Des deux députés de Nancy envoyés aux états généraux, l'un, M. l'abbé de La Fare, évêque de Nancy, tout en se montrant, au fond, favorablement disposé à l'égard des Israélites, tout en reconnaissant que quelques-uns d'entre eux ont rendu à Nancy et à la Lorraine des services importants, demeure fidèle, dans l'Assemblée, aux termes du Cahier, et ne croit pas qu'il soit possible de leur accorder la plénitude des droits de citoyens actifs. Un obstacle invincible, selon lui, c'est leur religion, qui les empêchera de servir dans l'armée, de remplir aucun emploi civil le jour du sabbat, d'exercer une profession manuelle ; c'est, enfin, la difficulté de lutter efficacement contre les préventions populaires. Que l'Assemblée charge une Commission d'élaborer un règlement particulier concernant les Juifs du royaume et tendant à adoucir leur sort, mais qu'elle leur refuse cette égalité qui pourrait constituer dans l'avenir un péril social (1).
Le second député était l'abbé Grégoire, curé d'Emberménil, près Lunéville. Le nommer, c'est rappeler le souvenir d'un des plus grands bienfaiteurs du judaïsme, d'un des hommes qui ont les titres les plus sérieux à la gratitude des Israélites français.
L'abbé Grégoire défend chaleureusement leur cause par sa parole et par ses écrits. Dans la séance du 3 août 1789, il fait le tableau des persécutions inouïes qu'on vient d'exercer contre les Juifs ; il dit que, ministre d'une religion qui regarde tous les hommes comme frères, il doit réclamer, dans cette circonstance, l'intervention du pouvoir de l'Assemblée en faveur de ce peuple proscrit et malheureux (2). Il reprend la parole, le 28 septembre, après M. de Clermont-Tonnerre, un autre ardent défenseur des Israélites, et plaide avec éloquence la même cause.

#### Données fournies

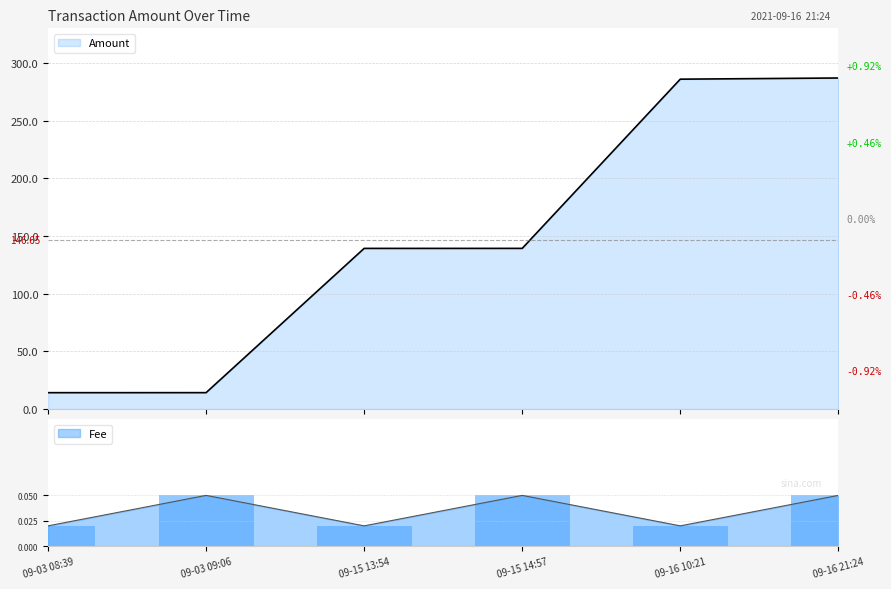

Rank the series by their maximum value, from highest to lowest.

Amount, Fee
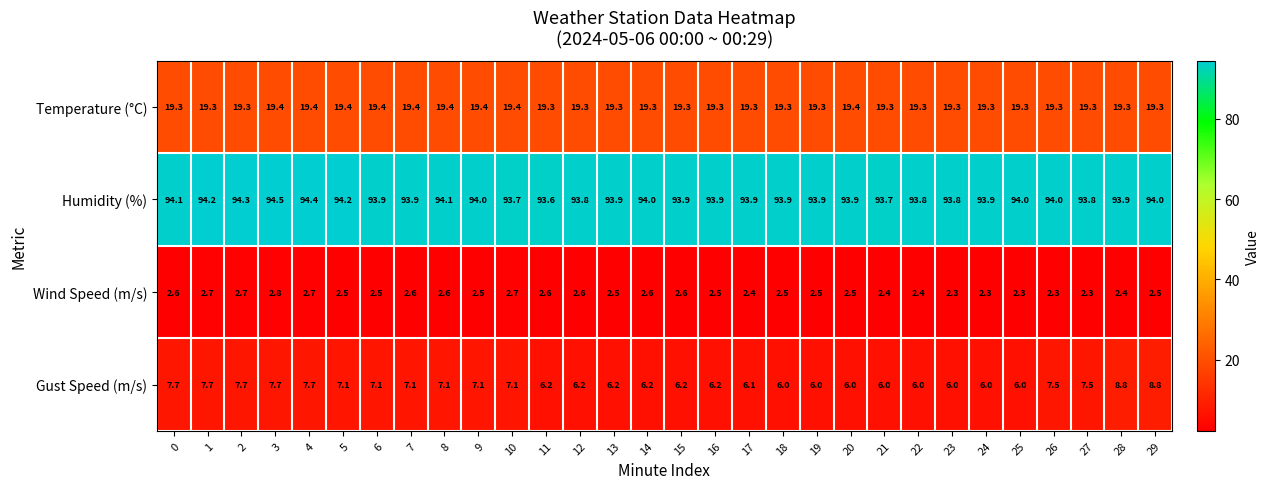

Rank the series by their maximum value, from highest to lowest.

Humidity (%), Temperature (°C), Gust Speed (m/s), Wind Speed (m/s)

#### Travail demandé
Comment traduire en anglais cette phrase du texte sur les députés de Nancy : « Le second député était l'abbé Grégoire, curé d'Emberménil, près Lunéville. » ?

#### Résultat
The second deputy was Abbé Grégoire, parish priest of Emberménil, near Lunéville.